BEGIN

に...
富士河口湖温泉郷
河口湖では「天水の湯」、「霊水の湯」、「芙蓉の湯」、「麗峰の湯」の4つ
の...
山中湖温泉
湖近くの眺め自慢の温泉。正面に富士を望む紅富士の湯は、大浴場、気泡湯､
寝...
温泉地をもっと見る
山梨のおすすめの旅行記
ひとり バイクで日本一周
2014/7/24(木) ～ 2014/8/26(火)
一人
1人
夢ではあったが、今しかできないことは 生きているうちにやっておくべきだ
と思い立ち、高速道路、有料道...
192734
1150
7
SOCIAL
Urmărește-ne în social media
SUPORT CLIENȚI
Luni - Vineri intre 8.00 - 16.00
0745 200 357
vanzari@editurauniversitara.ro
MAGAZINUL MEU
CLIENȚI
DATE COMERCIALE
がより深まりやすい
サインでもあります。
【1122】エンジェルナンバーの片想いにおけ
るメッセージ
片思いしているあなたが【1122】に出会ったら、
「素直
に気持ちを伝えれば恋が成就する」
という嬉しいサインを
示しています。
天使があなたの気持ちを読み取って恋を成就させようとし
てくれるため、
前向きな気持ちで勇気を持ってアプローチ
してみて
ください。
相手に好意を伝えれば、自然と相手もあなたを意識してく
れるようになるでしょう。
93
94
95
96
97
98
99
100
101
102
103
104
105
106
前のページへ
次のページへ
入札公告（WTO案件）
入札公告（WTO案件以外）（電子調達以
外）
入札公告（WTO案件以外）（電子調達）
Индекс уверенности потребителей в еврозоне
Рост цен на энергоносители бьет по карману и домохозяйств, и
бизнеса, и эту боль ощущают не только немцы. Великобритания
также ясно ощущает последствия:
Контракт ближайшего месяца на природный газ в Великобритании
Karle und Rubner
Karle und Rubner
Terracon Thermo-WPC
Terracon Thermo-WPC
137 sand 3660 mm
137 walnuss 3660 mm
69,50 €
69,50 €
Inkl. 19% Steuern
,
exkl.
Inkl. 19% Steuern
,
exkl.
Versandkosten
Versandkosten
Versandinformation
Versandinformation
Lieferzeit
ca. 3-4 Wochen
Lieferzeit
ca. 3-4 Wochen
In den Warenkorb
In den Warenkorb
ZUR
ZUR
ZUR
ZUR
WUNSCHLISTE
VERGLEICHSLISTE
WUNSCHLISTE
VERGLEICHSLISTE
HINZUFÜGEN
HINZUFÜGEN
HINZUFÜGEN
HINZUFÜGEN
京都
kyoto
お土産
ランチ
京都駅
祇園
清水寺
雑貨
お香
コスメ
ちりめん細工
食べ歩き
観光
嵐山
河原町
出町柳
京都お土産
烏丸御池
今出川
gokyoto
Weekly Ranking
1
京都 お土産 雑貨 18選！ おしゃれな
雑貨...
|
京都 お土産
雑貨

END

» **YOUR ASSIGNMENT**: Restate the records from above exactly as they read.

» **EXERCISE RESULT**:
に...
富士河口湖温泉郷
河口湖では「天水の湯」、「霊水の湯」、「芙蓉の湯」、「麗峰の湯」の4つ
の...
山中湖温泉
湖近くの眺め自慢の温泉。正面に富士を望む紅富士の湯は、大浴場、気泡湯､
寝...
温泉地をもっと見る
山梨のおすすめの旅行記
ひとり バイクで日本一周
2014/7/24(木) ～ 2014/8/26(火)
一人
1人
夢ではあったが、今しかできないことは 生きているうちにやっておくべきだ
と思い立ち、高速道路、有料道...
192734
1150
7
SOCIAL
Urmărește-ne în social media
SUPORT CLIENȚI
Luni - Vineri intre 8.00 - 16.00
0745 200 357
vanzari@editurauniversitara.ro
MAGAZINUL MEU
CLIENȚI
DATE COMERCIALE
がより深まりやすい
サインでもあります。
【1122】エンジェルナンバーの片想いにおけ
るメッセージ
片思いしているあなたが【1122】に出会ったら、
「素直
に気持ちを伝えれば恋が成就する」
という嬉しいサインを
示しています。
天使があなたの気持ちを読み取って恋を成就させようとし
てくれるため、
前向きな気持ちで勇気を持ってアプローチ
してみて
ください。
相手に好意を伝えれば、自然と相手もあなたを意識してく
れるようになるでしょう。
93
94
95
96
97
98
99
100
101
102
103
104
105
106
前のページへ
次のページへ
入札公告（WTO案件）
入札公告（WTO案件以外）（電子調達以
外）
入札公告（WTO案件以外）（電子調達）
Индекс уверенности потребителей в еврозоне
Рост цен на энергоносители бьет по карману и домохозяйств, и
бизнеса, и эту боль ощущают не только немцы. Великобритания
также ясно ощущает последствия:
Контракт ближайшего месяца на природный газ в Великобритании
Karle und Rubner
Karle und Rubner
Terracon Thermo-WPC
Terracon Thermo-WPC
137 sand 3660 mm
137 walnuss 3660 mm
69,50 €
69,50 €
Inkl. 19% Steuern
,
exkl.
Inkl. 19% Steuern
,
exkl.
Versandkosten
Versandkosten
Versandinformation
Versandinformation
Lieferzeit
ca. 3-4 Wochen
Lieferzeit
ca. 3-4 Wochen
In den Warenkorb
In den Warenkorb
ZUR
ZUR
ZUR
ZUR
WUNSCHLISTE
VERGLEICHSLISTE
WUNSCHLISTE
VERGLEICHSLISTE
HINZUFÜGEN
HINZUFÜGEN
HINZUFÜGEN
HINZUFÜGEN
京都
kyoto
お土産
ランチ
京都駅
祇園
清水寺
雑貨
お香
コスメ
ちりめん細工
食べ歩き
観光
嵐山
河原町
出町柳
京都お土産
烏丸御池
今出川
gokyoto
Weekly Ranking
1
京都 お土産 雑貨 18選！ おしゃれな
雑貨...
|
京都 お土産
雑貨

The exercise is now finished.